Alzheimer’s disease (AD) is a progressive neuronal/cognitional dysfunction, leading to disability and death. Despite advances in revealing the pathophysiological mechanisms behind AD, no effective treatment has yet been provided. It urges the need for finding novel multi-target agents in combating the complex dysregulated mechanisms in AD. Amongst the dysregulated pathophysiological pathways in AD, oxidative stress seems to play a critical role in the pathogenesis progression of AD, with a dominant role of nuclear factor erythroid 2-related factor 2 (Nrf2)/Kelch-like ECH-associated protein-1 (Keap1)/antioxidant responsive elements (ARE) pathway. In the present study, a comprehensive review was conducted using the existing electronic databases, including PubMed, Medline, Web of Science, and Scopus, as well as related articles in the field. Nrf2/Keap1/ARE has shown to be the upstream orchestrate of oxidative pathways, which also ameliorates various inflammatory and apoptotic pathways.

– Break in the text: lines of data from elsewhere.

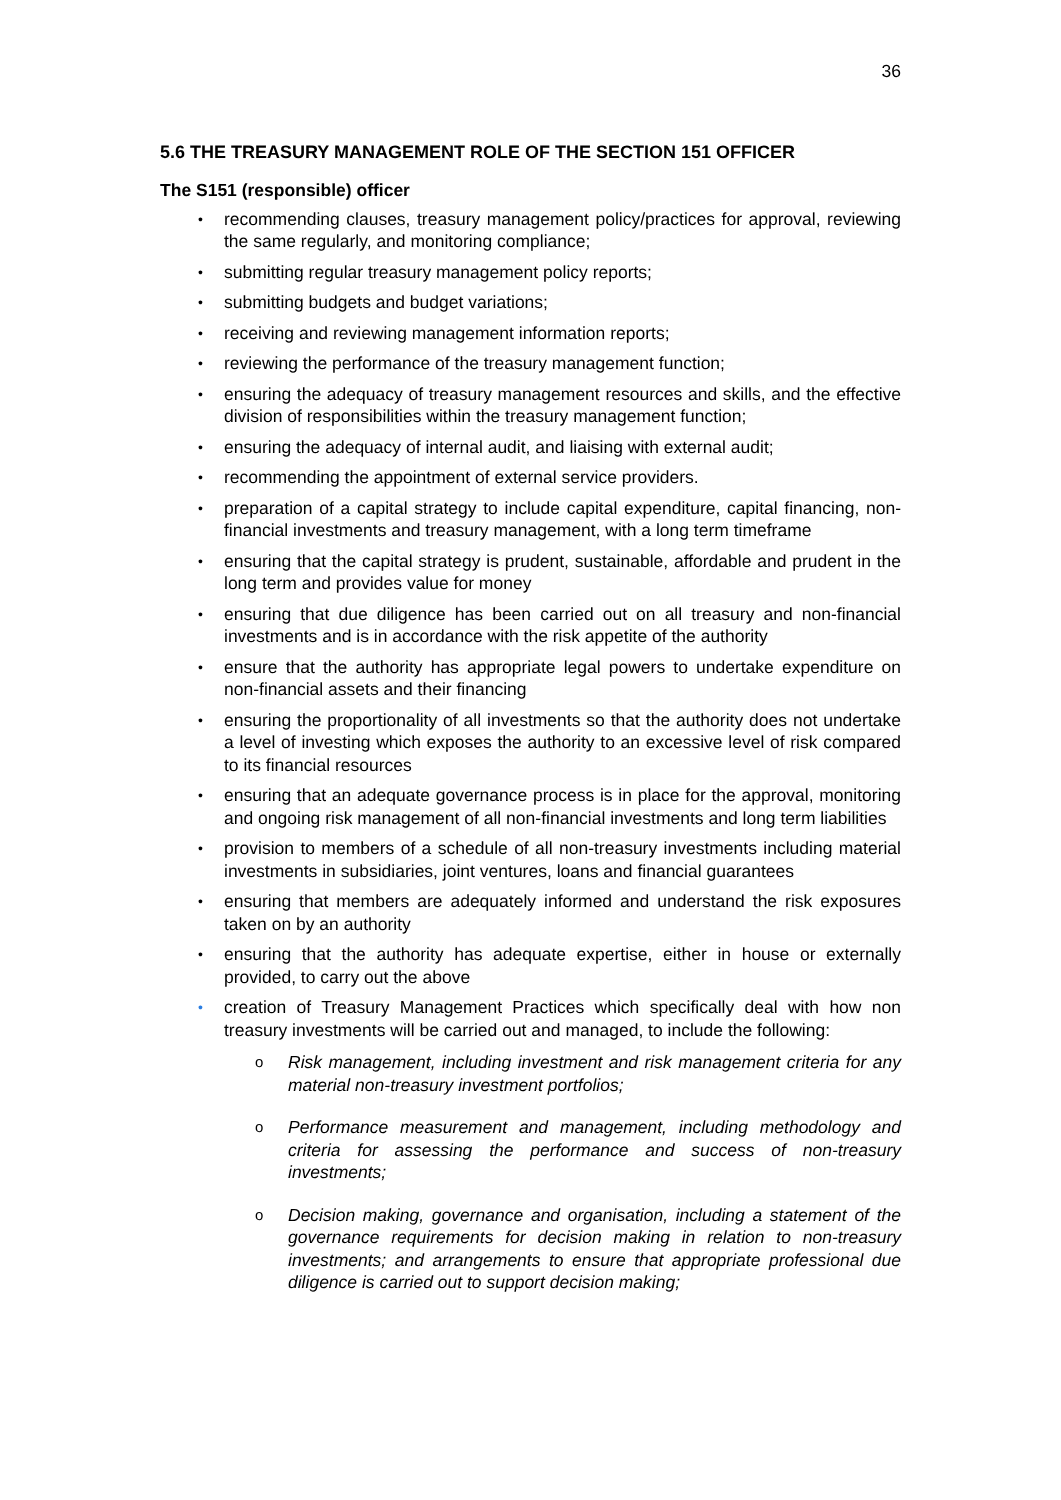36
5.6 THE TREASURY MANAGEMENT ROLE OF THE SECTION 151 OFFICER
The S151 (responsible) officer
recommending clauses, treasury management policy/practices for approval, reviewing the same regularly, and monitoring compliance;
submitting regular treasury management policy reports;
submitting budgets and budget variations;
receiving and reviewing management information reports;
reviewing the performance of the treasury management function;
ensuring the adequacy of treasury management resources and skills, and the effective division of responsibilities within the treasury management function;
ensuring the adequacy of internal audit, and liaising with external audit;
recommending the appointment of external service providers.
preparation of a capital strategy to include capital expenditure, capital financing, non-financial investments and treasury management, with a long term timeframe
ensuring that the capital strategy is prudent, sustainable, affordable and prudent in the long term and provides value for money
ensuring that due diligence has been carried out on all treasury and non-financial investments and is in accordance with the risk appetite of the authority
ensure that the authority has appropriate legal powers to undertake expenditure on non-financial assets and their financing
ensuring the proportionality of all investments so that the authority does not undertake a level of investing which exposes the authority to an excessive level of risk compared to its financial resources
ensuring that an adequate governance process is in place for the approval, monitoring and ongoing risk management of all non-financial investments and long term liabilities
provision to members of a schedule of all non-treasury investments including material investments in subsidiaries, joint ventures, loans and financial guarantees
ensuring that members are adequately informed and understand the risk exposures taken on by an authority
ensuring that the authority has adequate expertise, either in house or externally provided, to carry out the above
creation of Treasury Management Practices which specifically deal with how non treasury investments will be carried out and managed, to include the following:
Risk management, including investment and risk management criteria for any material non-treasury investment portfolios;
Performance measurement and management, including methodology and criteria for assessing the performance and success of non-treasury investments;
Decision making, governance and organisation, including a statement of the governance requirements for decision making in relation to non-treasury investments; and arrangements to ensure that appropriate professional due diligence is carried out to support decision making;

So, developing multi-target agents with higher efficacy and lower side effects could pave the road in the prevention/management of AD. The plant kingdom is now a great source of natural secondary metabolites in targeting Nrf2/Keap1/ARE. Among natural entities, phenolic compounds, alkaloids, terpene/terpenoids, carotenoids, sulfur-compounds, as well as some other miscellaneous plant-derived compounds have shown promising future accordingly. Prevailing evidence has shown that activating Nrf2/ARE and downstream antioxidant enzymes, as well as inhibiting Keap1 could play hopeful roles in overcoming AD. The current review highlights the neuroprotective effects of plant secondary metabolites through targeting Nrf2/Keap1/ARE and downstream interconnected mediators in combating AD.